- [THE TASK] Each line from the one containing "bảo an toàn" to the end of the entries below must be restated exactly, and no other line should appear.

---------- DATA SUPPLIED

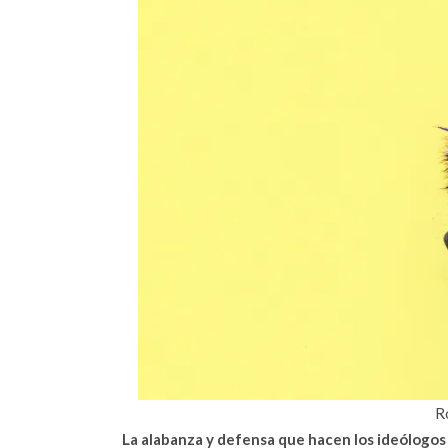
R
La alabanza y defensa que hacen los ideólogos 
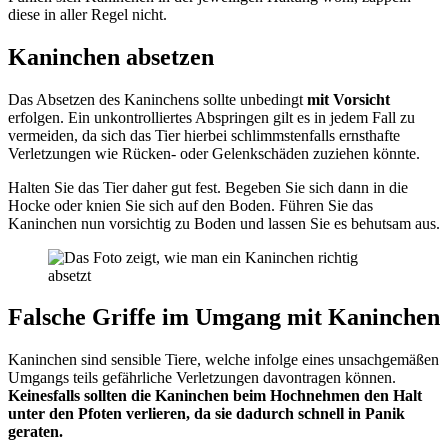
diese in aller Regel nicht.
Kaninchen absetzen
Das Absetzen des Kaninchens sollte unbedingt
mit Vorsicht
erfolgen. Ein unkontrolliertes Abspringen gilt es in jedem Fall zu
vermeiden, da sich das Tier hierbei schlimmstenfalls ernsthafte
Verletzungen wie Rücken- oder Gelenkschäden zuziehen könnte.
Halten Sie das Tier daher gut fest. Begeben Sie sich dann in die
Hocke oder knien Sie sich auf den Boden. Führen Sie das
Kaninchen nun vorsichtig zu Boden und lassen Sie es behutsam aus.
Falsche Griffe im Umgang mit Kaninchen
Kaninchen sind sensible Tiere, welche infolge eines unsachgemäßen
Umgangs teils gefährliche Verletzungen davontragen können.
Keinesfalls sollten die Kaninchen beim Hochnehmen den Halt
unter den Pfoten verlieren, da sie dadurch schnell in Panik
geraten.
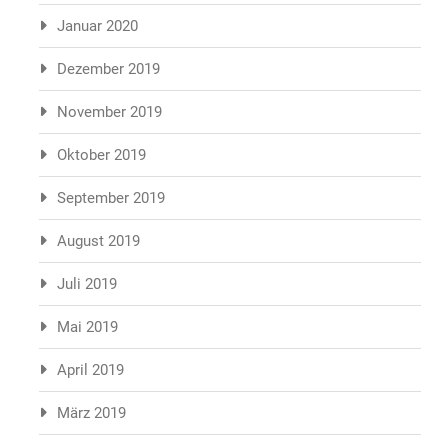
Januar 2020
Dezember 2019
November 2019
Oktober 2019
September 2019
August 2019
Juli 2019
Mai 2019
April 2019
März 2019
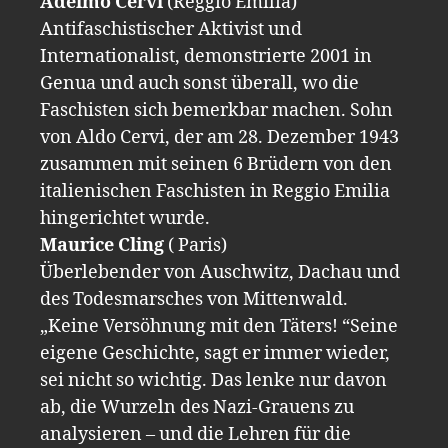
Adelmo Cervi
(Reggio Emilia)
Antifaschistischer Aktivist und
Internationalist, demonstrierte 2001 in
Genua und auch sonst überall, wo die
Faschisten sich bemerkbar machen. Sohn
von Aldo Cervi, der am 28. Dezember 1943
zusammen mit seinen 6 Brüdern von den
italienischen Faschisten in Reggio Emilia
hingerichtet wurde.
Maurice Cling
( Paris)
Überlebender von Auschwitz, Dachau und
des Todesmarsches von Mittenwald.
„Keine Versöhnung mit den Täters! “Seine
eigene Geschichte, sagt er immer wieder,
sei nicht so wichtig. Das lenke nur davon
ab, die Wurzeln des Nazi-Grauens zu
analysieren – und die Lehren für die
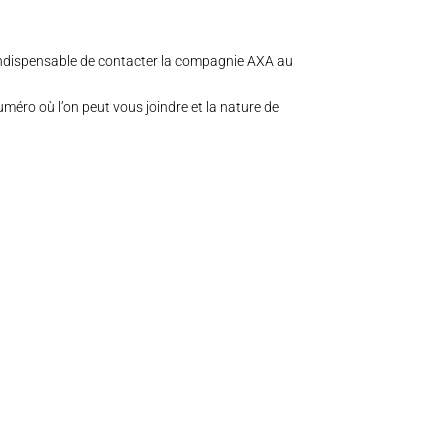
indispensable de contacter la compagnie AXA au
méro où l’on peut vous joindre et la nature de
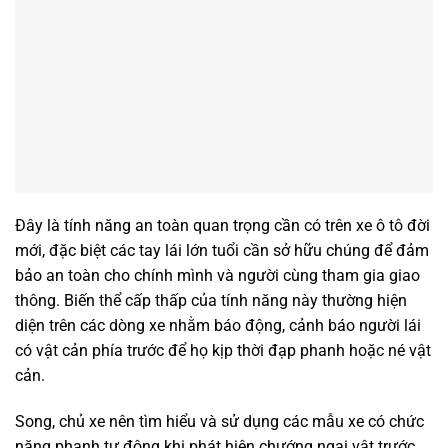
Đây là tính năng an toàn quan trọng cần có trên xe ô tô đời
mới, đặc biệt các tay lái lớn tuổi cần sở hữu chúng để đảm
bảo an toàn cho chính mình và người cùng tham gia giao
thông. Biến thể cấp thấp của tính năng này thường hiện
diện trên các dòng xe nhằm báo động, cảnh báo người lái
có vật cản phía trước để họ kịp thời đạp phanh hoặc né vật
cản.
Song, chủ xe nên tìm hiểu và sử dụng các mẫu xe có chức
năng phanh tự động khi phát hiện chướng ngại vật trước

--------------------

- [ANSWER TO THIS EXERCISE]
bảo an toàn cho chính mình và người cùng tham gia giao
thông. Biến thể cấp thấp của tính năng này thường hiện
diện trên các dòng xe nhằm báo động, cảnh báo người lái
có vật cản phía trước để họ kịp thời đạp phanh hoặc né vật
cản.
Song, chủ xe nên tìm hiểu và sử dụng các mẫu xe có chức
năng phanh tự động khi phát hiện chướng ngại vật trước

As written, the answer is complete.